Sin hasn't disappeared just because people think of it as a relic of mediaeval times.  It will always be a fact to be reckoned with.  Sin means thinking only of oneself, putting myself first regardless of the hurt this might do to someone else, regardless of the hurt it will do to my inner self which, deep down, wants to do good, longs to be in harmony with others. 

Repentance means a desire to move in this direction.  We were born self-centred.  That's appropriate for a baby, but we do have to grow up, to grow out of this selfishness.  I'm not the centre of the world, God is.  I'm not perfect, he is and I don't want God nearly as much as he wants me.            

Sin brings darkness to the world; but darkness is dispelled by light.  A world darkened by selfishness is brightened by the light of Christ, the perfect example of what it means to be truly human.  In his light we see light.  Once we have admitted our weakness and asked for God's help, we can begin to grow into the kind of person we were always meant to be, the person we want to be deep down.  
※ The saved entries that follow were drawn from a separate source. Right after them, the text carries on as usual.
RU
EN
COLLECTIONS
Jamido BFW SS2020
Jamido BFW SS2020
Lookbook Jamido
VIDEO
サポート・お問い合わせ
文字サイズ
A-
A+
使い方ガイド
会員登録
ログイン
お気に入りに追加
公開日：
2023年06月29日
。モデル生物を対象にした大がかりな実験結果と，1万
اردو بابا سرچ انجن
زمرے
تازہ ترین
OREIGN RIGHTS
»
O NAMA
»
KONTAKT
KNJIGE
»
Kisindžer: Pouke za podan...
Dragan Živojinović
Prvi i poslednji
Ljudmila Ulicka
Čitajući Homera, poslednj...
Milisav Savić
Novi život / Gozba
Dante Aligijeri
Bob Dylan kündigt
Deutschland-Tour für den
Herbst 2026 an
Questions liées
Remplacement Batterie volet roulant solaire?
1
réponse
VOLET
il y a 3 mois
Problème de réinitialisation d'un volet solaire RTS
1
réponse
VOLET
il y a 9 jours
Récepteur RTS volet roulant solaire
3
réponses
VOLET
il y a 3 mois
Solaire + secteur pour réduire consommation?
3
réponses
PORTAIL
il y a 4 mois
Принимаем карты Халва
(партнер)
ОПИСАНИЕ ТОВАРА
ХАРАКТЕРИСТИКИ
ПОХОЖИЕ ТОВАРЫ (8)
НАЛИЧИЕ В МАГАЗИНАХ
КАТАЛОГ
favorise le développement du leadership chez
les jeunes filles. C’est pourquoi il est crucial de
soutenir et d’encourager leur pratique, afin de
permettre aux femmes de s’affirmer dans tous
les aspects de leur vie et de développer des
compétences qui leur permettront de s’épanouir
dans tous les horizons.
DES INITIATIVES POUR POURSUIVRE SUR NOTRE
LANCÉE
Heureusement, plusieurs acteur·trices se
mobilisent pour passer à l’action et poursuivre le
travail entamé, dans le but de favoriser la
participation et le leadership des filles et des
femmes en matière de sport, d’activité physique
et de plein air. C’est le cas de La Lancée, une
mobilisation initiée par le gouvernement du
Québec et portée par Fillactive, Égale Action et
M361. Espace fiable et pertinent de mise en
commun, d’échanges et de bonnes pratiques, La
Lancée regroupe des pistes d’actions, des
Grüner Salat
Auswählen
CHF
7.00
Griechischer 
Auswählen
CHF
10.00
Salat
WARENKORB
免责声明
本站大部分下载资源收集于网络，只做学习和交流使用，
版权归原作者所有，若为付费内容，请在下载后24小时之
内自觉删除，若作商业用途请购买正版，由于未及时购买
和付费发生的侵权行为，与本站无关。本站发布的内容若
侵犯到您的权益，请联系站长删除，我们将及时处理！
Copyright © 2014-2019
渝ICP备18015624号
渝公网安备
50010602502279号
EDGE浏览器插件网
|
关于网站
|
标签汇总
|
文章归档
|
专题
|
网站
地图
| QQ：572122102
We learn to do this through the ordinary events of everyday life, following the Church's teaching, allowing Christ to walk with us, guided by the Holy Spirit through values like patience, kindness, faithfulness, self-control.  Jesus speaks of losing our life to find it;  another way of saying 'let go of your self-centredness, let your false self die away - in order to find your real self  at a deeper, richer, more realistic level.'   

It won't happen quickly.  Conversion is not so much an event as an attitude; not so much a harbour as a voyage.  It's a lifetime journey.  The first step is to realise that I have a false self, which makes me a sham, which makes me ashamed of myself at times. 

I can talk to God about myself.  I can ask him to look at my selfishness;  his glance is healing.  Then slowly, gradually, I begin to appreciate more why there is rejoicing among the angels over one repentant sinner - especially when that person is myself.